We display each model and the associated marginal likelihood values (on the log scale).

data.frame(GAM,gof)

X1 X2 X3 X4 X5 gof

1 TRUE TRUE TRUE TRUE TRUE -104.1850

2 TRUE TRUE TRUE TRUE FALSE -115.4042

3 TRUE TRUE TRUE FALSE TRUE -102.3523

4 TRUE TRUE TRUE FALSE FALSE -136.3972

5 TRUE TRUE FALSE TRUE TRUE -105.0931

6 TRUE TRUE FALSE TRUE FALSE -113.1782

7 TRUE TRUE FALSE FALSE TRUE -105.5690

8 TRUE TRUE FALSE FALSE FALSE -134.0486

9 TRUE FALSE TRUE TRUE TRUE -101.8833

10 TRUE FALSE TRUE TRUE FALSE -114.9573

11 TRUE FALSE TRUE FALSE TRUE -100.3735

12 TRUE FALSE TRUE FALSE FALSE -134.5129

13 TRUE FALSE FALSE TRUE TRUE -102.8117

14 TRUE FALSE FALSE TRUE FALSE -112.6721

15 TRUE FALSE FALSE FALSE TRUE -103.2963

16 TRUE FALSE FALSE FALSE FALSE -132.1824

I highlight the model (inclusion of covariates X3 and X5) that has the largest value of the log marginal likelihood. This tells us that the best model for understanding nesting behavior is the one that includes mean soil depth (X3) and the distance from cliff edge (X5) . One can also compare different models by the use of Bayes factors.

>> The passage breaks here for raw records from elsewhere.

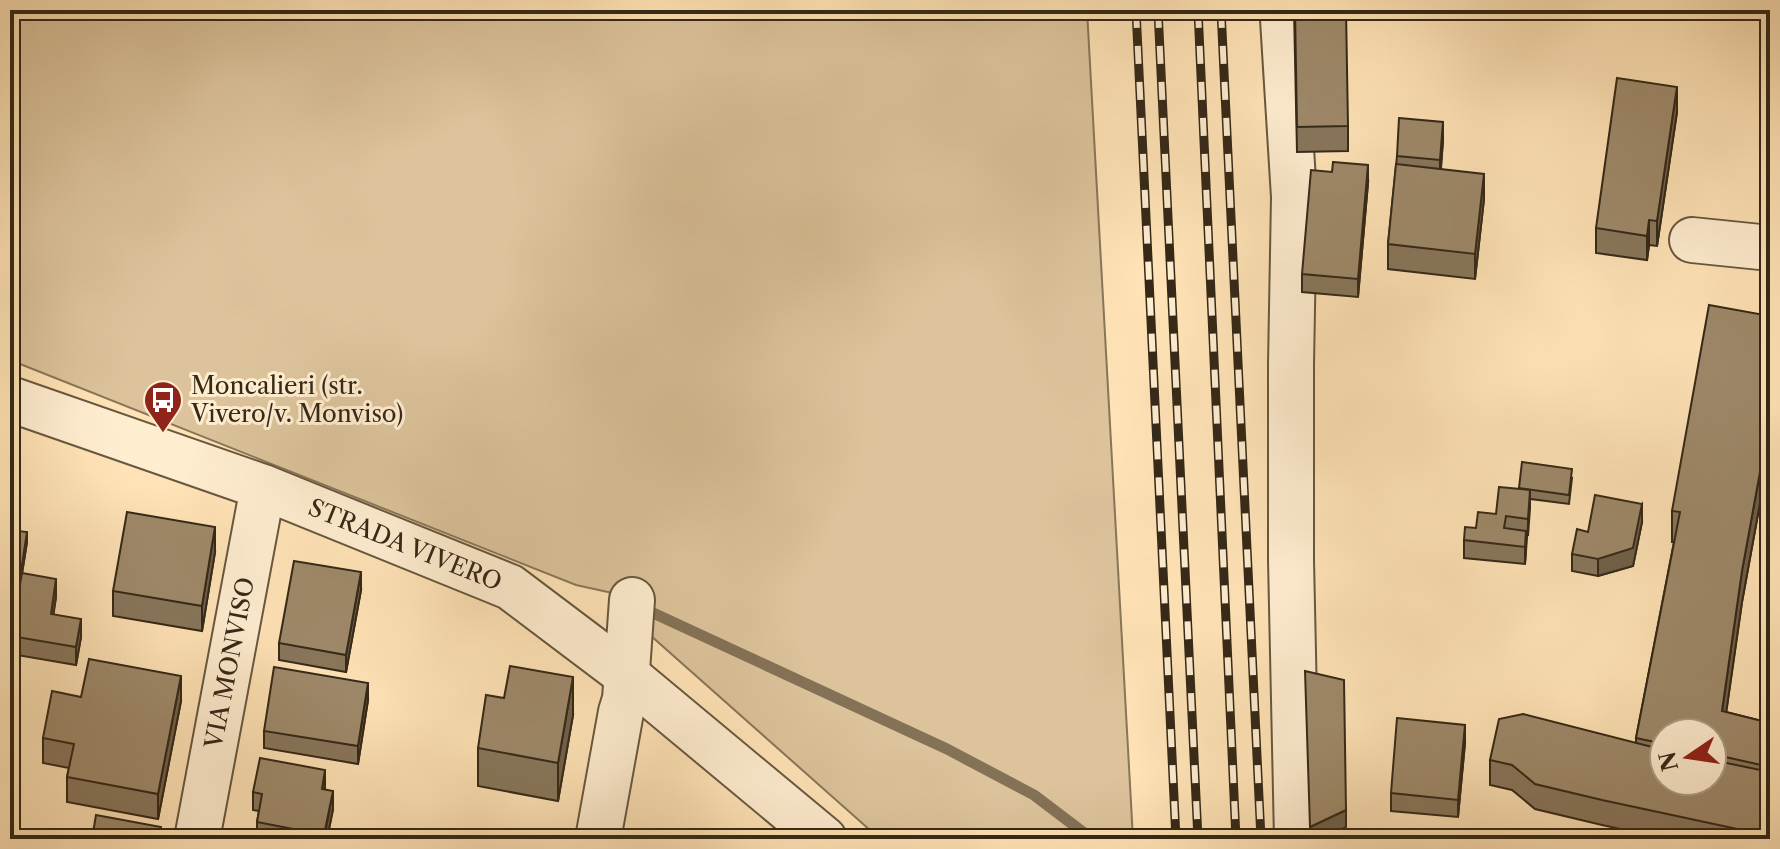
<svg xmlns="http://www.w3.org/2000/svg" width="1780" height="849" viewBox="0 0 1780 849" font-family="'Libre Caslon Text',serif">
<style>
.green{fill:#dcc39b;stroke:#887659;stroke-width:2}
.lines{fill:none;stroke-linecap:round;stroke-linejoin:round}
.stream{stroke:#847256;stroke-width:11}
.minor-casing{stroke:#67573f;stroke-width:48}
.minor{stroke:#ffedd0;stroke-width:44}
.rail-casing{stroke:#342817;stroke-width:9}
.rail{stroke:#ffedd0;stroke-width:6;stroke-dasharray:18;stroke-linecap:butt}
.wall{fill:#88765b;stroke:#342817;stroke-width:2;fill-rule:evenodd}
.shaded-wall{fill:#6f604a;stroke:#342817;stroke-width:2}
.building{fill:#9e896a;stroke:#342817;stroke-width:2}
.labels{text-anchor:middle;stroke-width:6;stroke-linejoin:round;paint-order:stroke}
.poi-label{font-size:24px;fill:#342817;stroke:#ffedd0;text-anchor:start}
.street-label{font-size:24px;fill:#342817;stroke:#ffedd0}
</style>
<rect width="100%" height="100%" fill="#ffe3b6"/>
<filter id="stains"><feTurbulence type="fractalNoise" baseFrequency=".0025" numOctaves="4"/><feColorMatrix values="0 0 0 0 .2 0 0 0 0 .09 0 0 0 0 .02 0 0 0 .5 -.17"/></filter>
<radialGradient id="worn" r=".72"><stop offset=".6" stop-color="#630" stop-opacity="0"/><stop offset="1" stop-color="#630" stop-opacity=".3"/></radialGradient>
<path class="green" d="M10,10H1087L1133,839H880L650,635L649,601L576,585L10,360Z"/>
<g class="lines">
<path class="stream" d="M651,612L947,749L1034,795L1092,839"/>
<g class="minor-casing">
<g id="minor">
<path d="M1286,10L1283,19L1294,197L1291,365V560L1297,839"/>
<path d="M1692,240L1770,248"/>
<path d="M10,399L263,487L510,587L628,676L824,839"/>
<path d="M197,839L263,487"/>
<path d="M598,839L621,712L625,699L632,600"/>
</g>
</g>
<use href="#minor" class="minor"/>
<g class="rail-casing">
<g id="rail">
<path d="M1136,10L1176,839"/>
<path d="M1158,10L1198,839"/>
<path d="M1198,10L1236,839"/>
<path d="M1221,10L1261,839"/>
</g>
</g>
<use href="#rail" class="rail"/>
</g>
<g class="wall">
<path d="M1294,10L1348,126V151L1297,152Z"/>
<path d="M1677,112L1657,246L1649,245L1647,260L1596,253V228Z"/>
<path d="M1443,140L1441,169L1484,199L1475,279L1388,269V244L1397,156Z"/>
<path d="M1368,183L1358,297L1302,292V274Z"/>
<path d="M1770,316V448L1742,602L1726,712L1770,723V839H1666L1602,825L1535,809L1512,790L1490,785V760L1636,744V738L1674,542H1672V511ZM1664,733H1712V781H1664Z"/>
<path d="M1572,478L1569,504L1530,499L1525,564L1464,558V540L1476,528L1496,514L1519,489Z"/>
<path d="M1642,522L1633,566L1598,576L1572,571V554L1588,532Z"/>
<path d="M10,530L27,542L22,573L56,597L53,615L81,637L76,665L11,654V636L22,574L10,572Z"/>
<path d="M215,552L202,631L113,616V591Z"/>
<path d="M361,590L346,672L279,660V643Z"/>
<path d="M81,697L181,701L158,819L67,802V777L69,768L43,763V738Z"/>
<path d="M368,700L358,764L264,748V731Z"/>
<path d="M573,715L558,801L478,786V748Z"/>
<path d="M1465,743L1458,817L1391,811V793Z"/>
<path d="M325,789L333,809L327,839H257V822L259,811L253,810V792Z"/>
</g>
<g class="shaded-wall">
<path d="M1677,87V112L1657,246V221Z"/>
<path d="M1443,122V140L1440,177V160Z"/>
<path d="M1368,165V183L1358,297V279Z"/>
<path d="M1484,174V199L1475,279V254Z"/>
<path d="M1649,220V245L1647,260V236Z"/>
<path d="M1770,417V448L1742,602L1722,742V711L1742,571Z"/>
<path d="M1530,490V508L1528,536V519Z"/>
<path d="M1642,504V522L1633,566L1598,576V559Z"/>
<path d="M215,527V552L202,631V606Z"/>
<path d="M1526,531V549L1525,564V547Z"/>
<path d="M27,532V542L22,574V565Z"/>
<path d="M361,572V590L346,672V655Z"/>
<path d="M56,579V597L51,632V614Z"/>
<path d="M81,619V637L76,665V647Z"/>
<path d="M181,676V701L158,819V794Z"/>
<path d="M573,677V715L558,801V763Z"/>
<path d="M368,683V700L358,764V746Z"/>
<path d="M1465,725V743L1458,817V800Z"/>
<path d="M325,770V788L322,807V789Z"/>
<path d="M333,791V809L327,839H324Z"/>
<path d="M1346,810V827L1323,839H1310V827Z"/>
</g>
<g class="building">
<path d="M1295,10H1346L1348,126L1297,127Z"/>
<path d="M1617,78L1677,87L1657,221L1649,220L1647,236L1596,228Z"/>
<path d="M1399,118L1443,122L1440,160L1397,156Z"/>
<path d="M1333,162L1368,165L1358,279L1302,274L1311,170L1332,172Z"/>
<path d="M1396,164L1484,174L1475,254L1388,244Z"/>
<path d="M1709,305L1770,316V417L1742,571L1722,711L1770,723V767L1712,754V733H1664V744L1636,738L1680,512L1672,511Z"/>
<path d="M1522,462L1572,469L1569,495L1519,488Z"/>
<path d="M1499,487L1530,490L1528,519L1506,516L1504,528L1526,531L1525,547L1464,540L1465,527L1476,528L1478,512L1496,514Z"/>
<path d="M1595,495L1642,504L1633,548L1598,559L1572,554L1577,529L1588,532Z"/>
<path d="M127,512L215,527L202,606L113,591Z"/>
<path d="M10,530L27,532L22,565L10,563Z"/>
<path d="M294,561L361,572L346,655L279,643Z"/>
<path d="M22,573L56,579L51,614L81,619L76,647L11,636Z"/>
<path d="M89,659L181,676L158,794L67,777L74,744L43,738L52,691L81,697Z"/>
<path d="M510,666L573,677L558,763L478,748L486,695L504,698Z"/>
<path d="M274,667L368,683L358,746L264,731Z"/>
<path d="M1305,671L1344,680L1346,810L1310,827Z"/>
<path d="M1523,714L1664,750V781H1712V760L1770,772V836L1602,800L1535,784L1512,765L1490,760L1499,719Z"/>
<path d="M1397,718L1465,725L1458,800L1391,793Z"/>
<path d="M260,758L325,770L322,789L333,791L324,835L257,822L262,794L253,792Z"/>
<path d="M96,815L161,827L159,839H92Z"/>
<path d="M374,830L422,839H372Z"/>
<path d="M645,834L675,839H644Z"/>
<path d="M1352,835L1369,839H1350Z"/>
</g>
<defs>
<g id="bus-pin" transform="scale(2)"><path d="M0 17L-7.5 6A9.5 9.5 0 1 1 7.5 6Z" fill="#8f2418" stroke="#ffedd0"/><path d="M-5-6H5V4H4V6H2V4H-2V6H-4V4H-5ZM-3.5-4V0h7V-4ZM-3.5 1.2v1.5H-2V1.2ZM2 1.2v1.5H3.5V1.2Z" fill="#fff"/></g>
</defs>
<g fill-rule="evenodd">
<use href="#bus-pin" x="163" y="400"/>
</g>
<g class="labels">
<g class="poi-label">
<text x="191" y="394">Moncalieri (str.<tspan x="191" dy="28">Vivero/v. Monviso)</tspan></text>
</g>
<g class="street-label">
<text transform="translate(405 545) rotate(22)" y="8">STRADA VIVERO</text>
<text transform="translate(230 663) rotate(-79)" y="8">VIA MONVISO</text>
</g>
</g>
<rect width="1780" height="849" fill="none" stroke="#ffe3b6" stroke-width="40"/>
<rect x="12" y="12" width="1756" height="825" fill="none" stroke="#342817" stroke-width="4"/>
<rect x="20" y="20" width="1740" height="809" fill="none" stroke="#342817" stroke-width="2"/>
<g transform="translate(1688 757) rotate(257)"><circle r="38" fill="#ffedd0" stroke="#ae9e86" stroke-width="2"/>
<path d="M0-6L14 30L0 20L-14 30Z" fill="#8f2418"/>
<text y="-12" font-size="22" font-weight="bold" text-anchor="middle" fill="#342817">N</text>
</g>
<rect width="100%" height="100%" filter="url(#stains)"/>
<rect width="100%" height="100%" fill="url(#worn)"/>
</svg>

****************************************************************************

For students who have to do their own model selection, I’ve written a simple function

bayes.model.selection.R

that will give these log marginal likelihood values for all regression models. You have to download this function from bayes.bgsu.edu/m648 and have LearnBayes 1.11 installed on your machine.

Here’s an example of using this function. I first load in the puffin dataset and define the response vector y, the covariate matrix X, and the prior parameter c.

puffin=read.table(“puffin.txt”,header=T)

X=cbind(1,puffin$x1,puffin$x2,puffin$x3,puffin$x4)

y=puffin$y

c=100

Then I just run the function bayes.model.selection with y, X, and c as inputs.

bayes.model.selection(y,X,c)

The output will be the data frame shown above.